You can do it in LINQ:

listB.Where(e => listA.Any(a => e.Contains(a)));

Bear in mind that this algorithm has a runtime cost similar to O(n^2), it will therefore slow down quickly as the number of elements in your lists grows.

Comments

1

You can also implement things like that :

  public class EqualityComparer : IEqualityComparer<string>
  {

    public bool Equals(string x, string y)
    {
      return y.Contains(x);
    }

    public int GetHashCode(string obj)
    {
      return 1;
    }
   }

and then use intersect like that:

 listB.Intersect(listA, new EqualityComparer()).ToList();

Comments

1
List<string> listA = new List<string> { "zinmin", "zin1", "zin2" };
List<string> listB = new List<string> { "zinmin", "min1", "min2" };



List<string> matching = listA.Intersect(listB).ToList();

matching result will come {"zinmin"} . Sorting order doesn't matter.

Comments

0

Yes you can do such thing with LINQ

    public List<string> GetSimilarStrings(List<string> list1, List<string> list2)
    {
        return (from item in list1 from item2 in list2 where string.Equals(item,item2,StringComparison.InvariantCultureIgnoreCase) select item).ToList();
    }

4 Comments

Why do you use string.Compare?
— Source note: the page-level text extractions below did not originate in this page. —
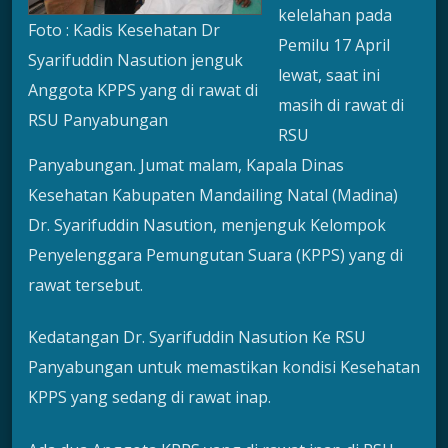
kelelahan pada
Foto : Kadis Kesehatan Dr
Pemilu 17 April
Syarifuddin Nasution jenguk
lewat, saat ini
Anggota KPPS yang di rawat di
masih di rawat di
RSU Panyabungan
RSU
Panyabungan. Jumat malam, Kapala Dinas
Kesehatan Kabupaten Mandailing Natal (Madina)
Dr. Syarifuddin Nasution, menjenguk Kelompok
Penyelenggara Pemungutan Suara (KPPS) yang di
rawat tersebut.
Kedatangan Dr. Syarifuddin Nasution Ke RSU
Panyabungan untuk memastikan kondisi Kesehatan
KPPS yang sedang di rawat inap.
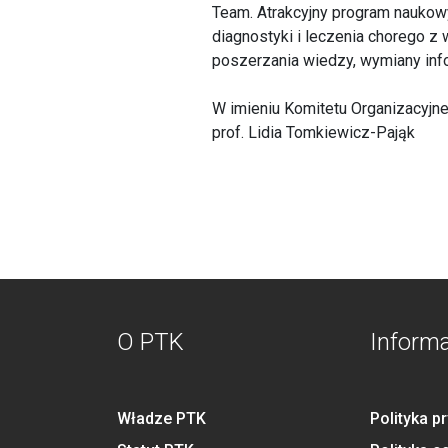
Team. Atrakcyjny program naukow
diagnostyki i leczenia chorego 
poszerzania wiedzy, wymiany info
W imieniu Komitetu Organizacyjn
prof. Lidia Tomkiewicz-Pająk
O PTK
Inform
Władze PTK
Polityka p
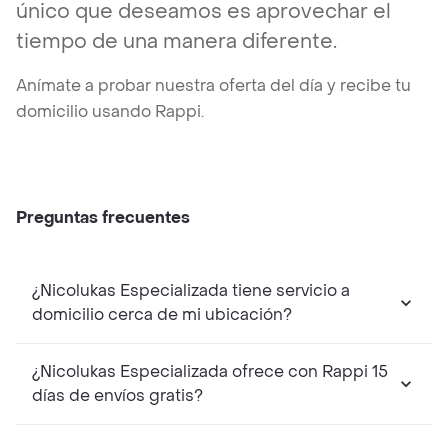
único que deseamos es aprovechar el
tiempo de una manera diferente.
Anímate a probar nuestra oferta del día y recibe tu
domicilio usando Rappi.
Preguntas frecuentes
¿Nicolukas Especializada tiene servicio a
domicilio cerca de mi ubicación?
¿Nicolukas Especializada ofrece con Rappi 15
días de envíos gratis?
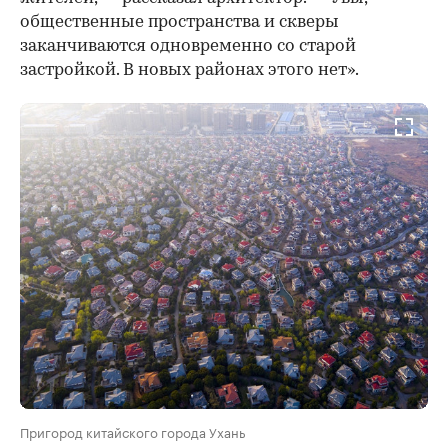
общественные пространства и скверы
заканчиваются одновременно со старой
застройкой. В новых районах этого нет».
Пригород китайского города Ухань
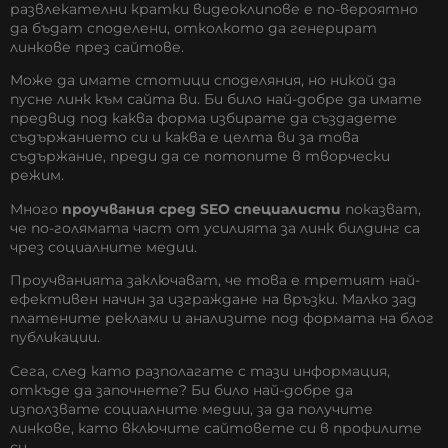
развлекателни кратки видеоклипове е по-вероятно
да бъдат споделени, отколкото да генерират
линкове през сайтове.
Може да имате стотици споделяния, но никой да
пусне линк към сайта ви. Би било най-добре да имате
предвид под каква форма избирате да създадете
съдържанието си и каква е целта ви за това
съдържание, преди да се потопите в творчески
режим.
Много
проучвания сред SEO специалисти
показват,
че по-голямата част от усилията за линк билдинг са
чрез социалните медии.
Проучванията заключават, че това е третият най-
ефективен начин за изграждане на връзки. Малко зад
платените реклами и анализите под формата на блог
публикации.
Сега, след като разполагате с тази информация,
откъде да започнете? Би било най-добре да
използвате социалните медии, за да получите
линкове, като включите сайтовете си в профилите
си.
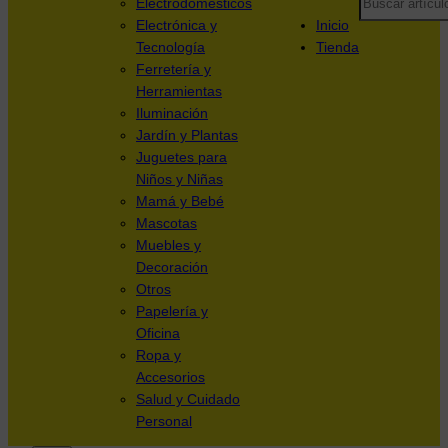
Electrodomésticos
Electrónica y
Inicio
Tecnología
Tienda
Ferretería y
Herramientas
Iluminación
Jardín y Plantas
Juguetes para
Niños y Niñas
Mamá y Bebé
Mascotas
Muebles y
Decoración
Otros
Papelería y
Oficina
Ropa y
Accesorios
Salud y Cuidado
Personal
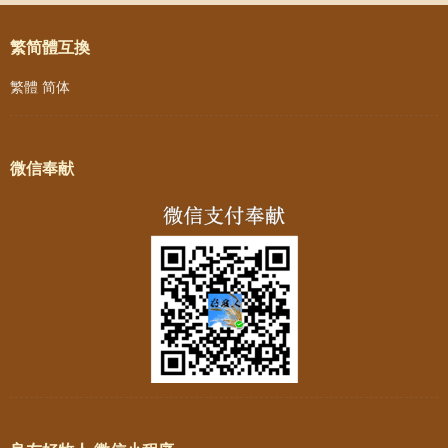
繁简體互換
繁體
简体
微信奉献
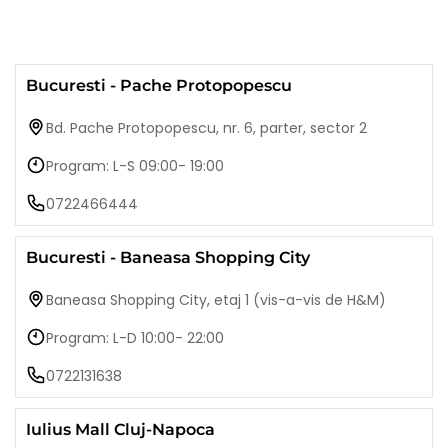
Bucuresti - Pache Protopopescu
Bd. Pache Protopopescu, nr. 6, parter, sector 2
Program: L-S 09:00- 19:00
0722466444
Bucuresti - Baneasa Shopping City
Baneasa Shopping City, etaj 1 (vis-a-vis de H&M)
Program: L-D 10:00- 22:00
0722131638
Iulius Mall Cluj-Napoca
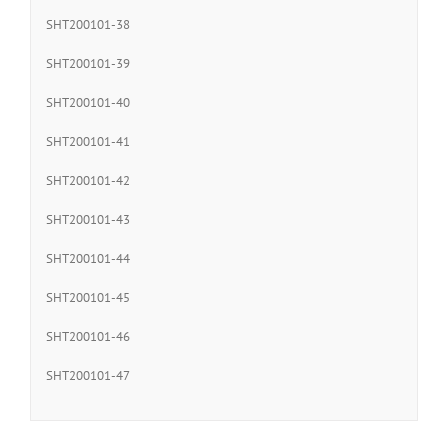
SHT200101-38
SHT200101-39
SHT200101-40
SHT200101-41
SHT200101-42
SHT200101-43
SHT200101-44
SHT200101-45
SHT200101-46
SHT200101-47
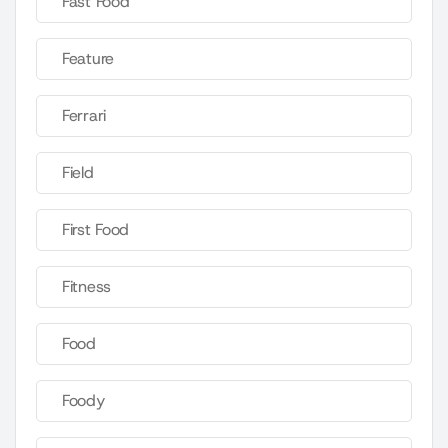
Fast Food
Feature
Ferrari
Field
First Food
Fitness
Food
Foody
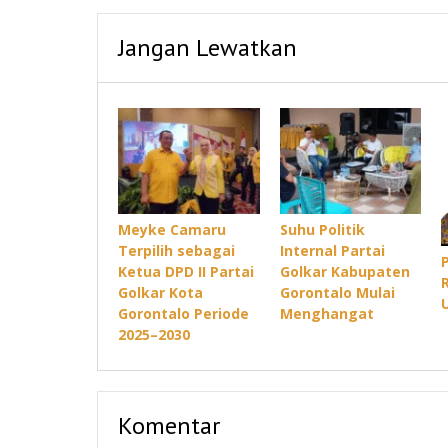
Jangan Lewatkan
Meyke Camaru
Suhu Politik
Terpilih sebagai
Internal Partai
P
Ketua DPD II Partai
Golkar Kabupaten
Golkar Kota
Gorontalo Mulai
Gorontalo Periode
Menghangat
2025–2030
Komentar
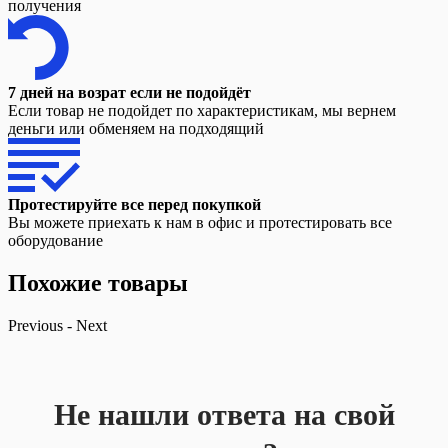
получения
7 дней на возрат если не подойдёт
Если товар не подойдет по характеристикам, мы вернем
деньги или обменяем на подходящий
Протестируйте все перед покупкой
Вы можете приехать к нам в офис и протестировать все
оборудование
Похожие товары
Previous
-
Next
Не нашли ответа на свой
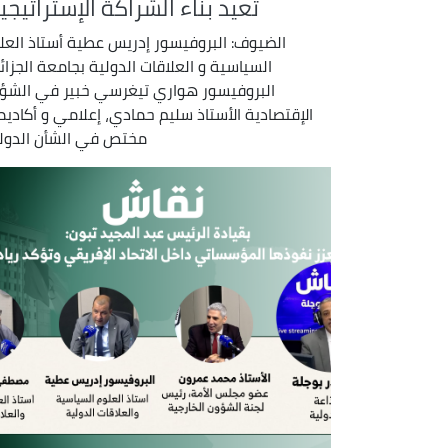
تعيد بناء الشراكة الإستراتيجي
الضيوف: البروفيسور إدريس عطية أستاذ العل
البروفيسور هواري تيغرسي خبير في الشؤ
الإقتصادية الأستاذ سليم حمادي، إعلامي و أكادي
مختص في الشأن الدول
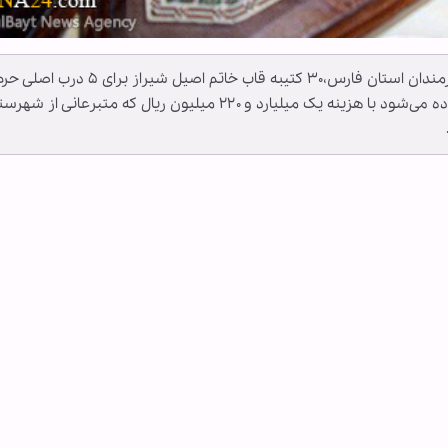
به گزارش خبرگزاری اهل بیت(ع) ـ ابنا ـ به همت هنرمندان استان فارس،۳۰ کتیبه قاب خاتم اصیل شیراز برای ۵ درب اصلی
امام حسین(ع) که به‌روی ضریح مبارک حضرت گشوده می‌شود با هزینه یک میلیارد و ۲۲۰ میلیون ریال که متبرعانی از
This method returns an integer stating the lexical order of two strings rather than a boolean, does it not?
Yeah, good point. I corrected my answer. Comparing strings by "==" could cause problems with culture, encoding or case sensitiveness of words. This example shows how to handle those things.
I'm not sure whether the strings are supposed to be equal. However, I'd maybe rather use string.Equals(a, b, StringComparision.InvariantCultureIgnoreCase) msdn.microsoft.com/en-us/library/t4411bks.aspx
You are right, it could be even better to use String.Equals.